• _EXERCISE BRIEF_:
Retype every record below exactly as it is written.

• _SUPPLIED ENTRIES_:
═══

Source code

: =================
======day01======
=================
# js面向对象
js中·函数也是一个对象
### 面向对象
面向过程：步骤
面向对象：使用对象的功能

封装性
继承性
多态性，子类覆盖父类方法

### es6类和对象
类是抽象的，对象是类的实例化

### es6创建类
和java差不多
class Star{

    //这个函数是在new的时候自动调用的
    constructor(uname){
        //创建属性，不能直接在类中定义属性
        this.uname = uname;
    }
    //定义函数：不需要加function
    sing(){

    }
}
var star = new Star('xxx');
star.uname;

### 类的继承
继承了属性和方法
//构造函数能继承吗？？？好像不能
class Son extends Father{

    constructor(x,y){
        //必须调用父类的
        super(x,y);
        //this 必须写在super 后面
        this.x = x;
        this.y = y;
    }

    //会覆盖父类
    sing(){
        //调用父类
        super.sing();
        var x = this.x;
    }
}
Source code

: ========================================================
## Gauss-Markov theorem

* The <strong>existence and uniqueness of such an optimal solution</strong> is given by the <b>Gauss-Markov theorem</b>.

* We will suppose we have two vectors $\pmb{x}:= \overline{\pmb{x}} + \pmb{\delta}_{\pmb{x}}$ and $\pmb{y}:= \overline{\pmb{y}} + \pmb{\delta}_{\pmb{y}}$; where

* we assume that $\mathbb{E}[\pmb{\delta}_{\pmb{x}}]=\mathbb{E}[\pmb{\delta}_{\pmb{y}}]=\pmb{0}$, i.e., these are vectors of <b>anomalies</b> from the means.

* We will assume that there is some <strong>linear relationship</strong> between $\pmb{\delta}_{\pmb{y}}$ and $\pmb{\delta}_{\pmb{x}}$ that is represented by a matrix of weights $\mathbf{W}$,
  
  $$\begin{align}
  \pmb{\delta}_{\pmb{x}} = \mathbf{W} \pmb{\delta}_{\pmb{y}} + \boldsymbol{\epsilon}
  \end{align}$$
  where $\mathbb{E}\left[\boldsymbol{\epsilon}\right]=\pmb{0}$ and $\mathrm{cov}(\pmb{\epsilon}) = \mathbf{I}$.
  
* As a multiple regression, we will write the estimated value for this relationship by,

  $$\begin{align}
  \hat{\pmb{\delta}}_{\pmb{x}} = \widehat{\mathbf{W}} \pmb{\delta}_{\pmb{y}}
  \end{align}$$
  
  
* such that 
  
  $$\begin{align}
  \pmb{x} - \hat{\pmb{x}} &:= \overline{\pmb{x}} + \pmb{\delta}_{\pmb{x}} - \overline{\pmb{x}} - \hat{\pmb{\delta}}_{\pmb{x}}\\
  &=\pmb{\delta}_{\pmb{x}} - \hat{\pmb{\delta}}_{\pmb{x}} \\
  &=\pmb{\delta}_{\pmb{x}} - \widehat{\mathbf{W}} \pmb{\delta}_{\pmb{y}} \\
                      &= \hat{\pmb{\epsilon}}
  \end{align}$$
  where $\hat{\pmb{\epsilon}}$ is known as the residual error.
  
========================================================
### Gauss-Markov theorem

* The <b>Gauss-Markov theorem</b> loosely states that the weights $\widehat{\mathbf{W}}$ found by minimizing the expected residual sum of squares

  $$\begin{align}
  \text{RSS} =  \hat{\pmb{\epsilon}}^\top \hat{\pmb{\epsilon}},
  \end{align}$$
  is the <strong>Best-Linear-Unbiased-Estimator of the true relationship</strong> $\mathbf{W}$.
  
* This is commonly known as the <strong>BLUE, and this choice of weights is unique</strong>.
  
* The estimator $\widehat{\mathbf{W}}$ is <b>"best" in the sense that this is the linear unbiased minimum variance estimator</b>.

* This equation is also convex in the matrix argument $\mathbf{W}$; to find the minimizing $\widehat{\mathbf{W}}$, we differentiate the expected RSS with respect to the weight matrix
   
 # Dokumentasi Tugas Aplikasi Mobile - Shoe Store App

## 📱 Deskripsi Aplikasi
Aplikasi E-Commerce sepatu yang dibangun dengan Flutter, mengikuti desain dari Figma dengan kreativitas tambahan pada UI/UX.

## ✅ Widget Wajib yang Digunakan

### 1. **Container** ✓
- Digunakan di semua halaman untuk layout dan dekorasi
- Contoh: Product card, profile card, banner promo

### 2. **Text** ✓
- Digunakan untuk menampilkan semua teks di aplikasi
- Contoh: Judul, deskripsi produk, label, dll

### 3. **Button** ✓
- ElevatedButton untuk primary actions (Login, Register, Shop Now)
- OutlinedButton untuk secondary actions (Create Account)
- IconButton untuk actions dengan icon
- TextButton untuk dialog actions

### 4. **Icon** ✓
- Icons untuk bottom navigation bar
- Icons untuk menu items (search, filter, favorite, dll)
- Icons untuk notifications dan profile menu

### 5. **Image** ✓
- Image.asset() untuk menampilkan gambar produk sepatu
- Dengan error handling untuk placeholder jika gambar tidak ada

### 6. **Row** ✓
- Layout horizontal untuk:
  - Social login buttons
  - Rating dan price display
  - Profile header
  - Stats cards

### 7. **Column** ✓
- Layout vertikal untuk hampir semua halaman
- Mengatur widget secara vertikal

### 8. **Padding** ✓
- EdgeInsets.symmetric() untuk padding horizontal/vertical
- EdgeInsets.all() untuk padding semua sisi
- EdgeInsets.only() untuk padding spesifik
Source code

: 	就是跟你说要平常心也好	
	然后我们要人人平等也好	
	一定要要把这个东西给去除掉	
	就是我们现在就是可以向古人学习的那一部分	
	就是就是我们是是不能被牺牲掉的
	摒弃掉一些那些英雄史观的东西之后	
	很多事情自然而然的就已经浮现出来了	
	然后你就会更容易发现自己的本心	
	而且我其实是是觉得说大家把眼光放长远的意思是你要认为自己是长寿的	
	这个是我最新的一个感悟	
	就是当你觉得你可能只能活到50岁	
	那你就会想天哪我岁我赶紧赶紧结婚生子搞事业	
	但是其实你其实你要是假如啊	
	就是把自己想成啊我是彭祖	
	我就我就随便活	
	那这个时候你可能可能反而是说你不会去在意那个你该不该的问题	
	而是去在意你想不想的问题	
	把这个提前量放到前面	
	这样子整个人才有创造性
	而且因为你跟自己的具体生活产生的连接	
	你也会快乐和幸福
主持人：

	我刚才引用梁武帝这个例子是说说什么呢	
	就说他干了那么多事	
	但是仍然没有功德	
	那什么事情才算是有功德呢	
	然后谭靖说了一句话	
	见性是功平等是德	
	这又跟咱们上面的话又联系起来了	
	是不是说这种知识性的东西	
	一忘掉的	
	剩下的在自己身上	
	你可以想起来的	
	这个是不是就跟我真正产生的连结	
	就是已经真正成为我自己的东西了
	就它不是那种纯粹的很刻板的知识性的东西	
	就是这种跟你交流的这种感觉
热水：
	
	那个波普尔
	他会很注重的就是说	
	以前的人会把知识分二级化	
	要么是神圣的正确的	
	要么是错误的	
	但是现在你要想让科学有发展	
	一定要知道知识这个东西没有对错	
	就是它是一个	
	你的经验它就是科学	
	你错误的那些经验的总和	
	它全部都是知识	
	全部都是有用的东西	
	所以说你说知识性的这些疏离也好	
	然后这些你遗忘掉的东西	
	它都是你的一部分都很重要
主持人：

═══

• _YOUR RESPONSE_:
Source code

: =================
======day01======
=================
# js面向对象
js中·函数也是一个对象
### 面向对象
面向过程：步骤
面向对象：使用对象的功能

封装性
继承性
多态性，子类覆盖父类方法

### es6类和对象
类是抽象的，对象是类的实例化

### es6创建类
和java差不多
class Star{

    //这个函数是在new的时候自动调用的
    constructor(uname){
        //创建属性，不能直接在类中定义属性
        this.uname = uname;
    }
    //定义函数：不需要加function
    sing(){

    }
}
var star = new Star('xxx');
star.uname;

### 类的继承
继承了属性和方法
//构造函数能继承吗？？？好像不能
class Son extends Father{

    constructor(x,y){
        //必须调用父类的
        super(x,y);
        //this 必须写在super 后面
        this.x = x;
        this.y = y;
    }

    //会覆盖父类
    sing(){
        //调用父类
        super.sing();
        var x = this.x;
    }
}
Source code

: ========================================================
## Gauss-Markov theorem

* The <strong>existence and uniqueness of such an optimal solution</strong> is given by the <b>Gauss-Markov theorem</b>.

* We will suppose we have two vectors $\pmb{x}:= \overline{\pmb{x}} + \pmb{\delta}_{\pmb{x}}$ and $\pmb{y}:= \overline{\pmb{y}} + \pmb{\delta}_{\pmb{y}}$; where

* we assume that $\mathbb{E}[\pmb{\delta}_{\pmb{x}}]=\mathbb{E}[\pmb{\delta}_{\pmb{y}}]=\pmb{0}$, i.e., these are vectors of <b>anomalies</b> from the means.

* We will assume that there is some <strong>linear relationship</strong> between $\pmb{\delta}_{\pmb{y}}$ and $\pmb{\delta}_{\pmb{x}}$ that is represented by a matrix of weights $\mathbf{W}$,
  
  $$\begin{align}
  \pmb{\delta}_{\pmb{x}} = \mathbf{W} \pmb{\delta}_{\pmb{y}} + \boldsymbol{\epsilon}
  \end{align}$$
  where $\mathbb{E}\left[\boldsymbol{\epsilon}\right]=\pmb{0}$ and $\mathrm{cov}(\pmb{\epsilon}) = \mathbf{I}$.
  
* As a multiple regression, we will write the estimated value for this relationship by,

  $$\begin{align}
  \hat{\pmb{\delta}}_{\pmb{x}} = \widehat{\mathbf{W}} \pmb{\delta}_{\pmb{y}}
  \end{align}$$
  
  
* such that 
  
  $$\begin{align}
  \pmb{x} - \hat{\pmb{x}} &:= \overline{\pmb{x}} + \pmb{\delta}_{\pmb{x}} - \overline{\pmb{x}} - \hat{\pmb{\delta}}_{\pmb{x}}\\
  &=\pmb{\delta}_{\pmb{x}} - \hat{\pmb{\delta}}_{\pmb{x}} \\
  &=\pmb{\delta}_{\pmb{x}} - \widehat{\mathbf{W}} \pmb{\delta}_{\pmb{y}} \\
                      &= \hat{\pmb{\epsilon}}
  \end{align}$$
  where $\hat{\pmb{\epsilon}}$ is known as the residual error.
  
========================================================
### Gauss-Markov theorem

* The <b>Gauss-Markov theorem</b> loosely states that the weights $\widehat{\mathbf{W}}$ found by minimizing the expected residual sum of squares

  $$\begin{align}
  \text{RSS} =  \hat{\pmb{\epsilon}}^\top \hat{\pmb{\epsilon}},
  \end{align}$$
  is the <strong>Best-Linear-Unbiased-Estimator of the true relationship</strong> $\mathbf{W}$.
  
* This is commonly known as the <strong>BLUE, and this choice of weights is unique</strong>.
  
* The estimator $\widehat{\mathbf{W}}$ is <b>"best" in the sense that this is the linear unbiased minimum variance estimator</b>.

* This equation is also convex in the matrix argument $\mathbf{W}$; to find the minimizing $\widehat{\mathbf{W}}$, we differentiate the expected RSS with respect to the weight matrix
   
 # Dokumentasi Tugas Aplikasi Mobile - Shoe Store App

## 📱 Deskripsi Aplikasi
Aplikasi E-Commerce sepatu yang dibangun dengan Flutter, mengikuti desain dari Figma dengan kreativitas tambahan pada UI/UX.

## ✅ Widget Wajib yang Digunakan

### 1. **Container** ✓
- Digunakan di semua halaman untuk layout dan dekorasi
- Contoh: Product card, profile card, banner promo

### 2. **Text** ✓
- Digunakan untuk menampilkan semua teks di aplikasi
- Contoh: Judul, deskripsi produk, label, dll

### 3. **Button** ✓
- ElevatedButton untuk primary actions (Login, Register, Shop Now)
- OutlinedButton untuk secondary actions (Create Account)
- IconButton untuk actions dengan icon
- TextButton untuk dialog actions

### 4. **Icon** ✓
- Icons untuk bottom navigation bar
- Icons untuk menu items (search, filter, favorite, dll)
- Icons untuk notifications dan profile menu

### 5. **Image** ✓
- Image.asset() untuk menampilkan gambar produk sepatu
- Dengan error handling untuk placeholder jika gambar tidak ada

### 6. **Row** ✓
- Layout horizontal untuk:
  - Social login buttons
  - Rating dan price display
  - Profile header
  - Stats cards

### 7. **Column** ✓
- Layout vertikal untuk hampir semua halaman
- Mengatur widget secara vertikal

### 8. **Padding** ✓
- EdgeInsets.symmetric() untuk padding horizontal/vertical
- EdgeInsets.all() untuk padding semua sisi
- EdgeInsets.only() untuk padding spesifik
Source code

: 	就是跟你说要平常心也好	
	然后我们要人人平等也好	
	一定要要把这个东西给去除掉	
	就是我们现在就是可以向古人学习的那一部分	
	就是就是我们是是不能被牺牲掉的
	摒弃掉一些那些英雄史观的东西之后	
	很多事情自然而然的就已经浮现出来了	
	然后你就会更容易发现自己的本心	
	而且我其实是是觉得说大家把眼光放长远的意思是你要认为自己是长寿的	
	这个是我最新的一个感悟	
	就是当你觉得你可能只能活到50岁	
	那你就会想天哪我岁我赶紧赶紧结婚生子搞事业	
	但是其实你其实你要是假如啊	
	就是把自己想成啊我是彭祖	
	我就我就随便活	
	那这个时候你可能可能反而是说你不会去在意那个你该不该的问题	
	而是去在意你想不想的问题	
	把这个提前量放到前面	
	这样子整个人才有创造性
	而且因为你跟自己的具体生活产生的连接	
	你也会快乐和幸福
主持人：

	我刚才引用梁武帝这个例子是说说什么呢	
	就说他干了那么多事	
	但是仍然没有功德	
	那什么事情才算是有功德呢	
	然后谭靖说了一句话	
	见性是功平等是德	
	这又跟咱们上面的话又联系起来了	
	是不是说这种知识性的东西	
	一忘掉的	
	剩下的在自己身上	
	你可以想起来的	
	这个是不是就跟我真正产生的连结	
	就是已经真正成为我自己的东西了
	就它不是那种纯粹的很刻板的知识性的东西	
	就是这种跟你交流的这种感觉
热水：
	
	那个波普尔
	他会很注重的就是说	
	以前的人会把知识分二级化	
	要么是神圣的正确的	
	要么是错误的	
	但是现在你要想让科学有发展	
	一定要知道知识这个东西没有对错	
	就是它是一个	
	你的经验它就是科学	
	你错误的那些经验的总和	
	它全部都是知识	
	全部都是有用的东西	
	所以说你说知识性的这些疏离也好	
	然后这些你遗忘掉的东西	
	它都是你的一部分都很重要
主持人：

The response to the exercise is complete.